Records section start

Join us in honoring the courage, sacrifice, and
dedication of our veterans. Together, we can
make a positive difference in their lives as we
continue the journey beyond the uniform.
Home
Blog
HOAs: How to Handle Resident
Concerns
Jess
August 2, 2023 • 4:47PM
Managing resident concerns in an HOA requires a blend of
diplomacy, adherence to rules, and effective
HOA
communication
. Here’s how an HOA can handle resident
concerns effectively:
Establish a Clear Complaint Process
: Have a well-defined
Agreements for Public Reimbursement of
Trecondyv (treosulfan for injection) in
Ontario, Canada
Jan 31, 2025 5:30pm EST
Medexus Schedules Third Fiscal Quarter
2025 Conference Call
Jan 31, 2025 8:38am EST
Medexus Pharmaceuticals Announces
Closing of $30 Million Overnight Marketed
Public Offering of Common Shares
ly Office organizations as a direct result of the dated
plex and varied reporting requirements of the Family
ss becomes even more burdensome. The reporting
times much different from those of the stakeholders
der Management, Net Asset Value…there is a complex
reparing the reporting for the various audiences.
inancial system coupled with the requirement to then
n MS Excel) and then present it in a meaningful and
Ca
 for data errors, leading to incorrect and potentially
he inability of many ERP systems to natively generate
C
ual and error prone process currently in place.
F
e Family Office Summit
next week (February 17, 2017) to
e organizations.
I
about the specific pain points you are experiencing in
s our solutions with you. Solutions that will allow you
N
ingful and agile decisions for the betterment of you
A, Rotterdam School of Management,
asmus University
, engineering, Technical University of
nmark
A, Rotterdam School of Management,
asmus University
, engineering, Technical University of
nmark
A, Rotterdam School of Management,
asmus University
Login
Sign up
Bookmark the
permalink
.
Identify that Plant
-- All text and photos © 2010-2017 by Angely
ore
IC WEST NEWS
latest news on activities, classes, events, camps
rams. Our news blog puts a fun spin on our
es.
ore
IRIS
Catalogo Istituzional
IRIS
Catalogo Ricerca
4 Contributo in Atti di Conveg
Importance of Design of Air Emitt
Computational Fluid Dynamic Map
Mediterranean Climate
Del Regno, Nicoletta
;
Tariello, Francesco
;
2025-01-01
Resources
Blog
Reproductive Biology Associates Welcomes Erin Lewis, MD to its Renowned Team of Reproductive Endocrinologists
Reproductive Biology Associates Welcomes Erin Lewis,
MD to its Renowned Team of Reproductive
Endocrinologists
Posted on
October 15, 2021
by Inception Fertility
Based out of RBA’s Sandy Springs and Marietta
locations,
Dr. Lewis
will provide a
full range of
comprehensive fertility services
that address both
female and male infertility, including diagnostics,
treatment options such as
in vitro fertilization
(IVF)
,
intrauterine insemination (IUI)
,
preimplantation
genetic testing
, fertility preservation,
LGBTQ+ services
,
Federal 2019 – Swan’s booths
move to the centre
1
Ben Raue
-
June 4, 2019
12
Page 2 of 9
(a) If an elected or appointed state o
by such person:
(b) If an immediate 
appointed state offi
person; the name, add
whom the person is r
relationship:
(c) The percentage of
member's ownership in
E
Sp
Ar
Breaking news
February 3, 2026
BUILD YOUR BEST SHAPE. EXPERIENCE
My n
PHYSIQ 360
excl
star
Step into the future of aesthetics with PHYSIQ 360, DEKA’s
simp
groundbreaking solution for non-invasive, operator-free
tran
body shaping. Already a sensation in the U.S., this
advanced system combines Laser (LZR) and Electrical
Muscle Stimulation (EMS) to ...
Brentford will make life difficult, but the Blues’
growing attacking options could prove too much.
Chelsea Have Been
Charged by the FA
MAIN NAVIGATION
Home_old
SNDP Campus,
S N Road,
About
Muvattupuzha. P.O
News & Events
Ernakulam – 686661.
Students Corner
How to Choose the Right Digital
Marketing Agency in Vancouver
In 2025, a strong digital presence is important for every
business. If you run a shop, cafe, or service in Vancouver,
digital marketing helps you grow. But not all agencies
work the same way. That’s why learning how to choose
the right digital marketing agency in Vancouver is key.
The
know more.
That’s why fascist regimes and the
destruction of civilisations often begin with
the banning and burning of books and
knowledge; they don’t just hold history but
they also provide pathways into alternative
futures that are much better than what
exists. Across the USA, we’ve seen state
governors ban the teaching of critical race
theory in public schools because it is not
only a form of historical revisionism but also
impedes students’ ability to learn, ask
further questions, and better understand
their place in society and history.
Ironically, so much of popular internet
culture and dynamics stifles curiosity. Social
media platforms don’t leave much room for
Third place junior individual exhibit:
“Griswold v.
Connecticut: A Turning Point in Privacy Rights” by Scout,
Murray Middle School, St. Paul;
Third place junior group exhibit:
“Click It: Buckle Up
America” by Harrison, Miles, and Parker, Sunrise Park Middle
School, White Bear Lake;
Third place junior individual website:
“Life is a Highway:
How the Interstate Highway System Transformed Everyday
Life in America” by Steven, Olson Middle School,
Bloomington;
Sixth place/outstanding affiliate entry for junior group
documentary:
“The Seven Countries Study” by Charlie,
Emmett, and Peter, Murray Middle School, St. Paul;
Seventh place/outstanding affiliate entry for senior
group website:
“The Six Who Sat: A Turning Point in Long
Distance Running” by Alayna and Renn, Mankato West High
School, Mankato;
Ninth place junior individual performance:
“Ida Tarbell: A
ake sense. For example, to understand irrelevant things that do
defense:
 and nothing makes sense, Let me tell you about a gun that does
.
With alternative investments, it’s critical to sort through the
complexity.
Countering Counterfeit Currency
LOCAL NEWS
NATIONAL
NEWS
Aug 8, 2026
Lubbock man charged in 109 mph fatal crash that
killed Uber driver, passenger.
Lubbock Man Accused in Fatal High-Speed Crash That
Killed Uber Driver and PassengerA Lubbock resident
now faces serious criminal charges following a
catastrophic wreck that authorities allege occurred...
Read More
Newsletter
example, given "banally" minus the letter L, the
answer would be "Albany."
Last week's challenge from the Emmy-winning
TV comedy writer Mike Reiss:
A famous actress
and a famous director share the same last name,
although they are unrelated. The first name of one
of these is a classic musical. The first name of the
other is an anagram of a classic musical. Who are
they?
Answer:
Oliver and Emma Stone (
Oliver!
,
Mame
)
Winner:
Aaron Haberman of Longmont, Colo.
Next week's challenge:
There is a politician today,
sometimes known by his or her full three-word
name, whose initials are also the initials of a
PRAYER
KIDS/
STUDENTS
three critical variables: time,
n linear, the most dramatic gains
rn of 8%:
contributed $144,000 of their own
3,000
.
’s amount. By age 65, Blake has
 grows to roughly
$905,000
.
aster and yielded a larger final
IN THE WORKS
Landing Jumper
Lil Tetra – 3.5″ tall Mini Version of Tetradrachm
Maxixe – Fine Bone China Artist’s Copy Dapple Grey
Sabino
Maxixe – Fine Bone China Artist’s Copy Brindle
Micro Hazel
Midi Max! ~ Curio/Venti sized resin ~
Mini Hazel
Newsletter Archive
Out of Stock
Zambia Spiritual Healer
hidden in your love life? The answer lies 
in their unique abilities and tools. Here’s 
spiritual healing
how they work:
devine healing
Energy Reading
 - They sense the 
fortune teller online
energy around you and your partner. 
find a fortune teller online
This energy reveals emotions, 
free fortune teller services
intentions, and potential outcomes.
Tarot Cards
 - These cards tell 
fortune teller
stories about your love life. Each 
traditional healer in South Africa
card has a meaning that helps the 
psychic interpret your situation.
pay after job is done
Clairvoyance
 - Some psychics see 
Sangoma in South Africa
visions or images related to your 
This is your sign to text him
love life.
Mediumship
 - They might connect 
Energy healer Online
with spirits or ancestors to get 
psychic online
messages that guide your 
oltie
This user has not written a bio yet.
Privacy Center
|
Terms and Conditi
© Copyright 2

Records section end

- _The task_:
Lines from the entries that contain the string "place" must be found and copied.

- _Output for this exercise_:
ual and error prone process currently in place.
their place in society and history.
Third place junior individual exhibit:
Third place junior group exhibit:
Third place junior individual website:
Sixth place/outstanding affiliate entry for junior group
Seventh place/outstanding affiliate entry for senior
Ninth place junior individual performance:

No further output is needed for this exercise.